For this exercise, copy exactly the lines below from the one with "vfov_deg: 23.6" through the one with "f_number: 1.78" and leave out the pictures.

Items from a dataset
_ _ _ _ _
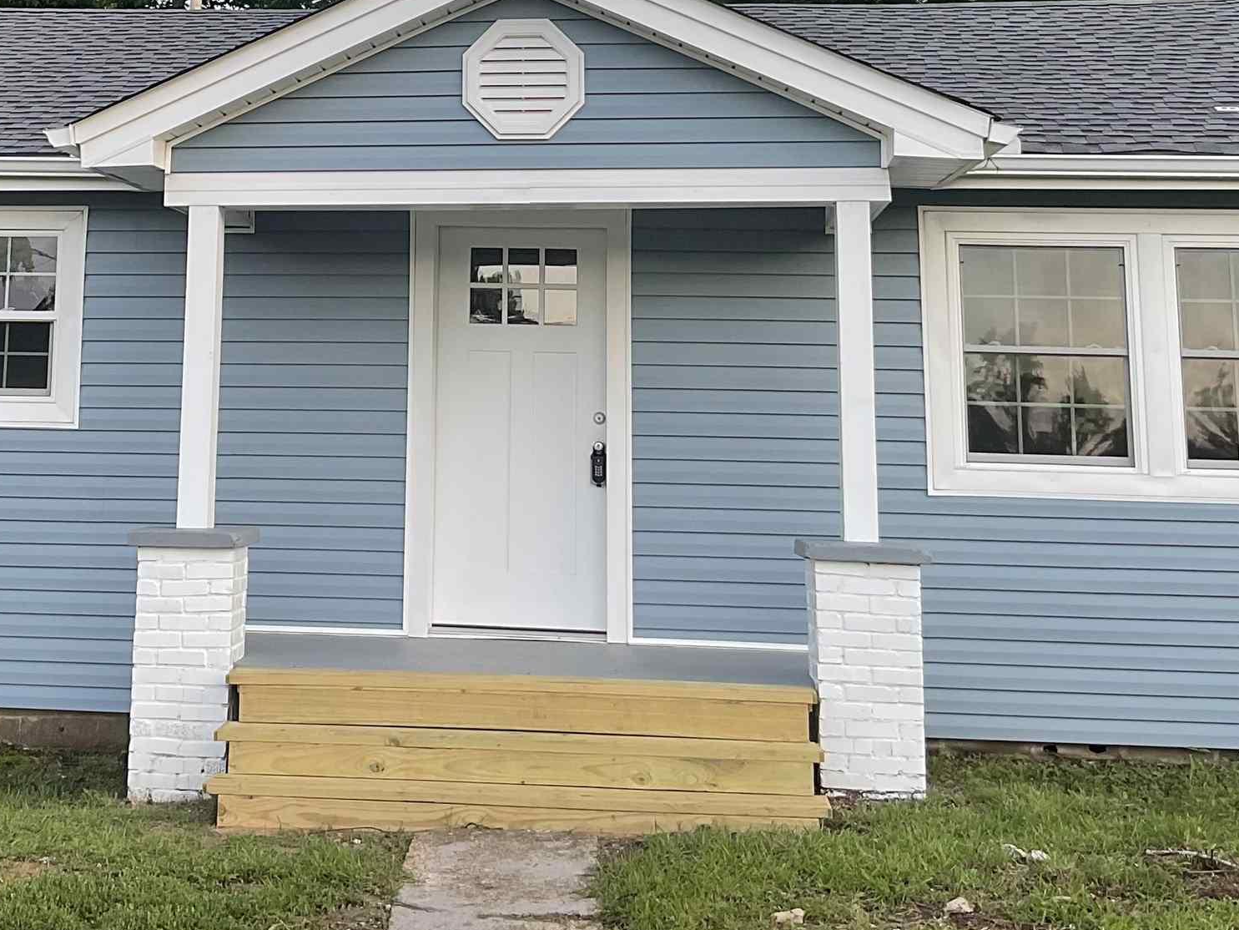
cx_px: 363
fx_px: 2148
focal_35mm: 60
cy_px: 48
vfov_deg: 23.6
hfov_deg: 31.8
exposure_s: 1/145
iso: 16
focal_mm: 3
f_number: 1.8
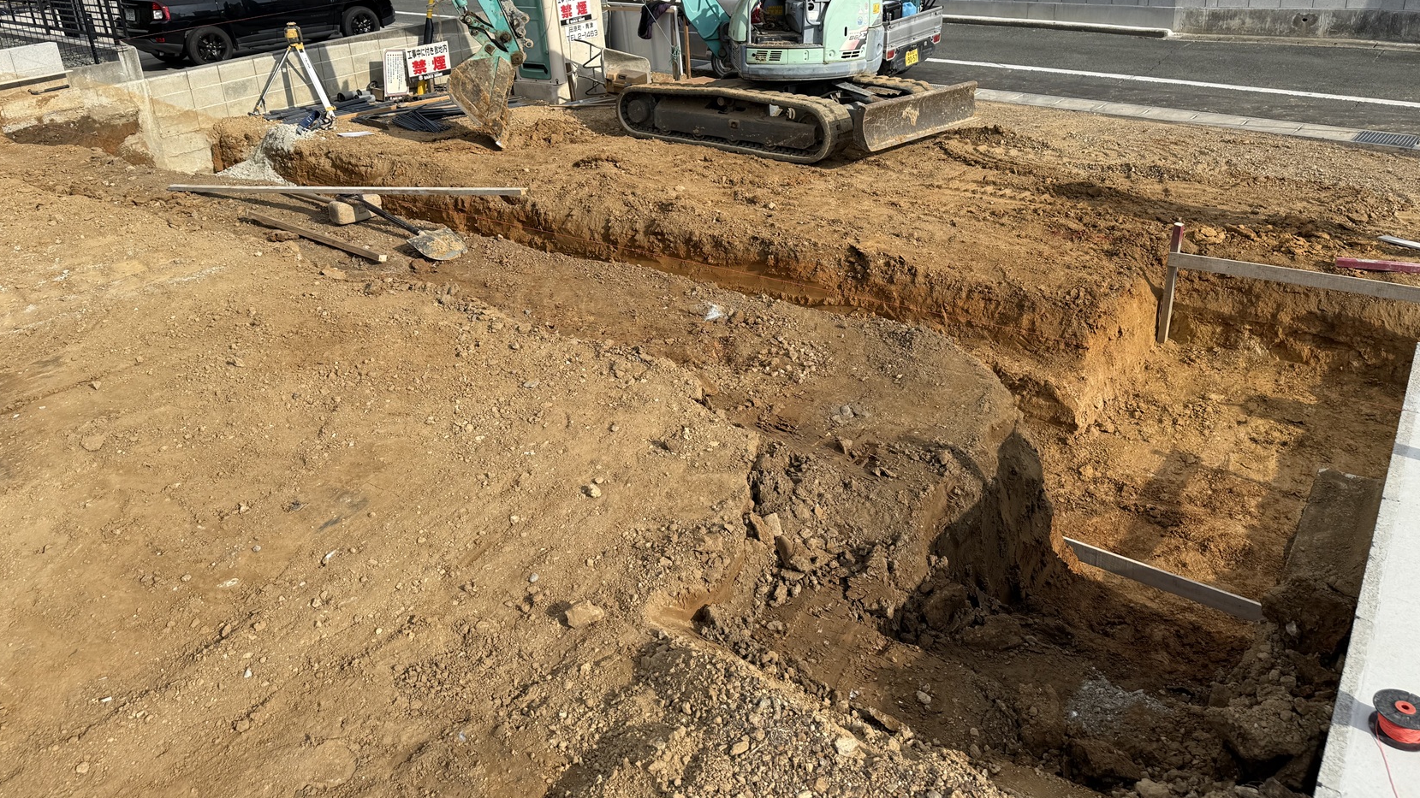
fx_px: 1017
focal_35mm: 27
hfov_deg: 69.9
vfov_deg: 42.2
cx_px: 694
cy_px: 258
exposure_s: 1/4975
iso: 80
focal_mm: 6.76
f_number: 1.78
_ _ _ _ _
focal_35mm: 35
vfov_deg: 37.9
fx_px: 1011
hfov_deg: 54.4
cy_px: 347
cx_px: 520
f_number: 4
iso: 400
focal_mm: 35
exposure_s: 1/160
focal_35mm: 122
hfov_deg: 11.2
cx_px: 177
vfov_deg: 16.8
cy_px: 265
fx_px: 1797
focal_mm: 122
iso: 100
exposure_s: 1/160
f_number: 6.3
_ _ _ _ _
[Answer area]
vfov_deg: 23.6
hfov_deg: 31.8
exposure_s: 1/145
iso: 16
focal_mm: 3
f_number: 1.8
fx_px: 1017
focal_35mm: 27
hfov_deg: 69.9
vfov_deg: 42.2
cx_px: 694
cy_px: 258
exposure_s: 1/4975
iso: 80
focal_mm: 6.76
f_number: 1.78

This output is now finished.